What to work on:
For the data below, restate word for word only the lines from the line containing "right knee: (762, 376)" through the line containing "left eye: (618, 174)", both ends included.

Pose landmark coordinates
= = = =
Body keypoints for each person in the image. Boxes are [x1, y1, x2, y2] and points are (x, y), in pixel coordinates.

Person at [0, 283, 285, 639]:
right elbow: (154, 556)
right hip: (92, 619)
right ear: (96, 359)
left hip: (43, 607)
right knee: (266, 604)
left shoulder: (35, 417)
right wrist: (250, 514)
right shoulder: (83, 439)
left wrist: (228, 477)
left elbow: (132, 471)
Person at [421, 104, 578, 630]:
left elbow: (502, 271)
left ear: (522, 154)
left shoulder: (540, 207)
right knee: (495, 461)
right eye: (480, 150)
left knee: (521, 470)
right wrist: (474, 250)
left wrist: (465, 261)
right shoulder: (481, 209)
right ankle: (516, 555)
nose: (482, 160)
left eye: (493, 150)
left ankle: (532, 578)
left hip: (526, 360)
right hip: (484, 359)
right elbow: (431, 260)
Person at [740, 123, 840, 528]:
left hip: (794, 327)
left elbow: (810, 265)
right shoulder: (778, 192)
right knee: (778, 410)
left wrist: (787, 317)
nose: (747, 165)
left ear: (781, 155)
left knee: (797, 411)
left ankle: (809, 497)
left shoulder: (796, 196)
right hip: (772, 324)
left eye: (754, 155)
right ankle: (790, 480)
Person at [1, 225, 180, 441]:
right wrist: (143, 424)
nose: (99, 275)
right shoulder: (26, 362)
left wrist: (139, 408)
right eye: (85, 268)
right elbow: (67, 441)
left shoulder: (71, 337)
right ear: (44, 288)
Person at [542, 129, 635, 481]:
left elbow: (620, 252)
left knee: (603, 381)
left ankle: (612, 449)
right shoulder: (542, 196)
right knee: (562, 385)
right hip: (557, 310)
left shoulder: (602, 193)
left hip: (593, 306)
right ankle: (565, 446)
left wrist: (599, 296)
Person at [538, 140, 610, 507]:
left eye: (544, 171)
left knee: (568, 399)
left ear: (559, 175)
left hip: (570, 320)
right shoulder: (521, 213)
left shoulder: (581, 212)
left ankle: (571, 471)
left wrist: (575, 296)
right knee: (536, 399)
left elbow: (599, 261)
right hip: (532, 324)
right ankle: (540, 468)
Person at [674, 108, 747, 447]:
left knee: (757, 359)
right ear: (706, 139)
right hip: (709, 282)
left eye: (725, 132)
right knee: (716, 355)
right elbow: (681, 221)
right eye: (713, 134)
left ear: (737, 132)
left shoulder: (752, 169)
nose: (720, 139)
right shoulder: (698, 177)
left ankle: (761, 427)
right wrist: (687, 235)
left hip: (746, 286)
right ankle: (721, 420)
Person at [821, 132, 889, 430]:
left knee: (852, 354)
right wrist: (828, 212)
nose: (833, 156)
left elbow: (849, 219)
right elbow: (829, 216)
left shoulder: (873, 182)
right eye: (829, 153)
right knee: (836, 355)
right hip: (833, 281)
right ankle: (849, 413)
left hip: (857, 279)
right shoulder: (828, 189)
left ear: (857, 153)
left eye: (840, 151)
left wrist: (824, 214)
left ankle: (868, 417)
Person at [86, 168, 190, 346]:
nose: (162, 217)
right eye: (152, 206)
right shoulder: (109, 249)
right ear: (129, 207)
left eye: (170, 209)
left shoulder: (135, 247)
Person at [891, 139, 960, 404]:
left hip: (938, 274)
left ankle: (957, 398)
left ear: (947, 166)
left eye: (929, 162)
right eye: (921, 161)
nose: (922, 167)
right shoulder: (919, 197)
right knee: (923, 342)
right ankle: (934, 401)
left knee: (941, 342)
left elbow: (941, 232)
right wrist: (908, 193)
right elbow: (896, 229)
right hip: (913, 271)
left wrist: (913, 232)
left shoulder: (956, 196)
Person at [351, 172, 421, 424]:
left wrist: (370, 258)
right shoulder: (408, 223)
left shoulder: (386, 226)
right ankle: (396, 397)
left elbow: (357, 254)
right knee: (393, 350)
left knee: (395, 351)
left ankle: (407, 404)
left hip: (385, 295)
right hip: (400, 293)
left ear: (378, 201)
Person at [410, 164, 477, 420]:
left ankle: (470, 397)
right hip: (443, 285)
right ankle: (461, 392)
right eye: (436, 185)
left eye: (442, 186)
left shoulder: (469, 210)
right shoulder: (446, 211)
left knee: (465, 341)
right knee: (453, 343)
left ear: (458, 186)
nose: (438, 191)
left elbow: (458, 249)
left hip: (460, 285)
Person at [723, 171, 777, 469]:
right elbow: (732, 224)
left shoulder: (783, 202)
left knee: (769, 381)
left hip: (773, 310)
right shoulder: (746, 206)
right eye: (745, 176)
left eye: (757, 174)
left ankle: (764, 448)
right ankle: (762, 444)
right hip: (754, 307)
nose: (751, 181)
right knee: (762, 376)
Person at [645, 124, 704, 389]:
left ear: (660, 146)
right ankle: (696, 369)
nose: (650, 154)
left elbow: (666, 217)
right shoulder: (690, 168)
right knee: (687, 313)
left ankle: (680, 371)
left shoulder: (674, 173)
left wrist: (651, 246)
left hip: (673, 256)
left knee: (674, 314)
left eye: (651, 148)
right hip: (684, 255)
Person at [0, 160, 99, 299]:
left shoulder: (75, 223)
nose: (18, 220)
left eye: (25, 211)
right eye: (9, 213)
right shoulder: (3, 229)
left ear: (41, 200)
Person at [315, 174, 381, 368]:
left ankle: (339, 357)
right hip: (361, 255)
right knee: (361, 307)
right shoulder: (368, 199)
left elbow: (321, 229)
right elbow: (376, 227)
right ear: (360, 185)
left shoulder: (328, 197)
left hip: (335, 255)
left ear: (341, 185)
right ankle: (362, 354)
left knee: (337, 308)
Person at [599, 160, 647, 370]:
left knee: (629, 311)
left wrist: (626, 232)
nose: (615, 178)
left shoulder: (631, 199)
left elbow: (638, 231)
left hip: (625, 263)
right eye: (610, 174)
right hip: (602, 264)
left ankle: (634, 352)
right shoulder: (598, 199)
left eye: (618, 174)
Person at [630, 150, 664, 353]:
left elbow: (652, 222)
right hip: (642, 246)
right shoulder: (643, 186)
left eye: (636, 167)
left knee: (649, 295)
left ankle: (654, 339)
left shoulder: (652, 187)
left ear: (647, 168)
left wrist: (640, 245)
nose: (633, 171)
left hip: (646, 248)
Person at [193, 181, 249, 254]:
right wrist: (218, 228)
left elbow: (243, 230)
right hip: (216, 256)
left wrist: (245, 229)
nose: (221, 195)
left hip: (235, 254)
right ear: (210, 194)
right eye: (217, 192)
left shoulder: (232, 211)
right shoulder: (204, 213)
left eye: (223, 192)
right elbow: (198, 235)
= = = =
Result for this task:
right knee: (762, 376)
Person at [645, 124, 704, 389]:
left ear: (660, 146)
right ankle: (696, 369)
nose: (650, 154)
left elbow: (666, 217)
right shoulder: (690, 168)
right knee: (687, 313)
left ankle: (680, 371)
left shoulder: (674, 173)
left wrist: (651, 246)
left hip: (673, 256)
left knee: (674, 314)
left eye: (651, 148)
right hip: (684, 255)
Person at [0, 160, 99, 299]:
left shoulder: (75, 223)
nose: (18, 220)
left eye: (25, 211)
right eye: (9, 213)
right shoulder: (3, 229)
left ear: (41, 200)
Person at [315, 174, 381, 368]:
left ankle: (339, 357)
right hip: (361, 255)
right knee: (361, 307)
right shoulder: (368, 199)
left elbow: (321, 229)
right elbow: (376, 227)
right ear: (360, 185)
left shoulder: (328, 197)
left hip: (335, 255)
left ear: (341, 185)
right ankle: (362, 354)
left knee: (337, 308)
Person at [599, 160, 647, 370]:
left knee: (629, 311)
left wrist: (626, 232)
nose: (615, 178)
left shoulder: (631, 199)
left elbow: (638, 231)
left hip: (625, 263)
right eye: (610, 174)
right hip: (602, 264)
left ankle: (634, 352)
right shoulder: (598, 199)
left eye: (618, 174)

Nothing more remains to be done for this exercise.